Ne kadar "Yeni Türkiye" den ve "Yeni CHP"den söz etsek de büyük ölçüde "Eski"nin öğeleri yine devrede olacaktır.
Yeni Türkiye'nin eskisinden ana farklılıklarını artık bilmemiz gerekiyor.
Yeni Türkiye köylü değil kentli bir Türkiye'dir.
Artık "Sınıfsız, kaynaşmış bir millet" değiliz.
Örneğin artık güçlü bir "Orta Sınıf"ımız var.
Hatta ciddi ölçüde bir "Tüketici sınıf"a da sahibiz. "Millet"in unsurları da, bazen mozaik bazen de ebruya benzetilir nitelikteler.
Ama bütün renkler etnik kökenleri ve inançları ile farklılıklarını da korumak istiyorlar artık.
Ekonomide "Devletçilik" de rafa kaldırıldı.
Yatırımların yüzde 80'e yakınını özel sektör yapıyor.
Eski çamlar bardak oldu
Eski Türkiye'deki özel sektör ağaları da, artık yeni özel sektör ağaları ile birlikte yaşamak durumundalar.
İstanbul sermayesi kadar Anadolu sermayesi de ekonominin ağırlıklı itici gücü şimdi.
Ya da medyanın iki patronunun anlaşıp artık "Kartel" kurmaları mümkün değil.
Yahut "Ankara gazeteciliği" denilince "Genelkurmay'ın ışıkları sabaha kadar sönmedi" diye başlayan haber-yorumlar yazmanın akla gelmesi de geride kaldı.
Bu "Yeni Türkiye"yi doğru anlayan siyasetçiler, iktidarın da sahibi oluyorlar.
Ancak... Ne kadar yenilensek de "Eski"nin alışkanlıkları da, kurumsal bilgileri de bir anda yok olamazlar.
CHP'nin alışkanlıkları
Bir örnek "Yeni CHP"deki eski alışkanlıkların sürmesi değil mi?
Mesela CHP'nin "Kurultaylar partisi" olmak gibi bir alışkanlığı var ki, bu bir türlü geride bırakılamıyor.

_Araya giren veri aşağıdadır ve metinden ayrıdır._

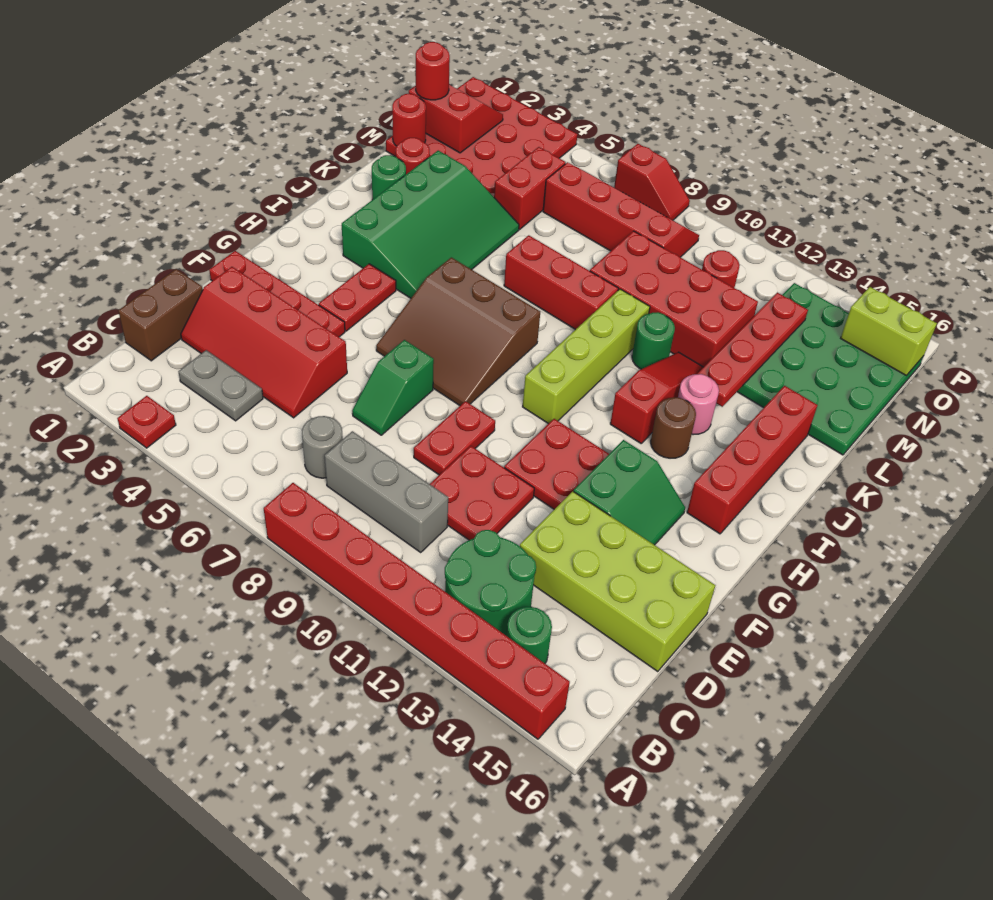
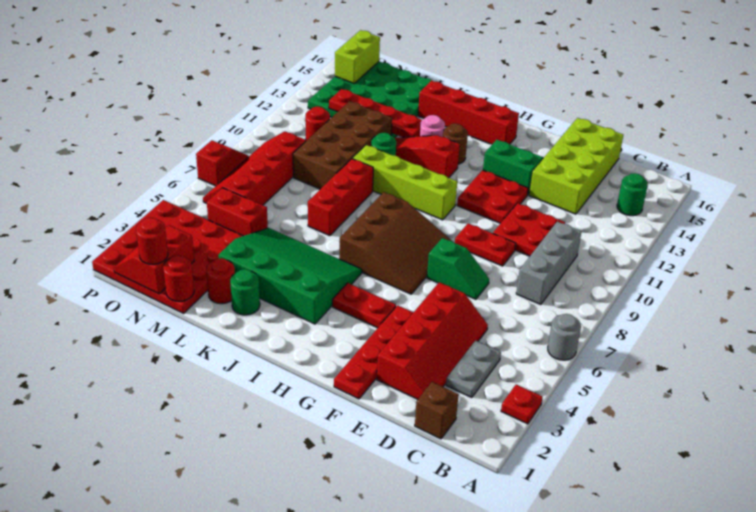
red 1x8 brick [264,483,570,739] -> none
green 2x2 round brick [445,530,536,636] -> none
brown 1x2 brick [119,269,203,361] -> brown 1x1 brick [415,382,459,439]
grey 1x1 round brick [302,416,343,478] -> grey 1x1 round brick moved to [548,314,581,360]
red 2x4 brick [590,231,758,367] -> brown 2x4 brick [293,101,392,189]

CHP'yi yönetenler veya yönetmek isteyenler bir "Genel seçim zaferi" kazanmak için gerekenleri yapmak yerine, sayısız kurultaylardan birinde parti içi "Kurultay zaferi" kazanmaya yönlendiriyorlar enerjilerini.
Sadece Türkiye Cumhuriyeti'ni değil CHP'yi de kuran, Türkiye'nin modernleşmesi için gerekli devrimleri yapan Atatürk hayata gözlerini yumduğu 1938'de 57 yaşındaydı.
Bugün 2011'de CHP'nin "Yeni" lideri 60'larında.
Onun rakibi de 70'lerini yaşıyor.
CHP sade topluma sunduğu ideolojik yapıyla değil, "Lider" konumunda adı geçenleriyle de "Yaşlı" bir parti.
Ulaşılabilecek tek hedef
Neticede bu lider kadrosu Başbakanlık makamını değil, CHP Genel Merkezi'nin en üst katındaki Genel Başkanlık odasını ulaşılabilecek hedef olarak görüyorlar.
Bu son genel seçime giderken BDP'nin yaptığını yapıp Türkiye'nin farklılıklarından seçilmiş adayları listelerine koymak yerine "Eski Türkiye"nin başarısız isimlerine listelerinde yer verdiler.
ANAP ve DYP gibi yerleşik partileri bile yok edenler veya "Derin Devlet" anlayışına oynayanlar da CHP milletvekili adayları oldular.
Ne var ki "Değişim" fırtına şiddetinde esiyor.
CHP'nin bu fırtınaya direnenlerin barınağı konumunu sürdürmesi daha ne kadar mümkün olabilir ki?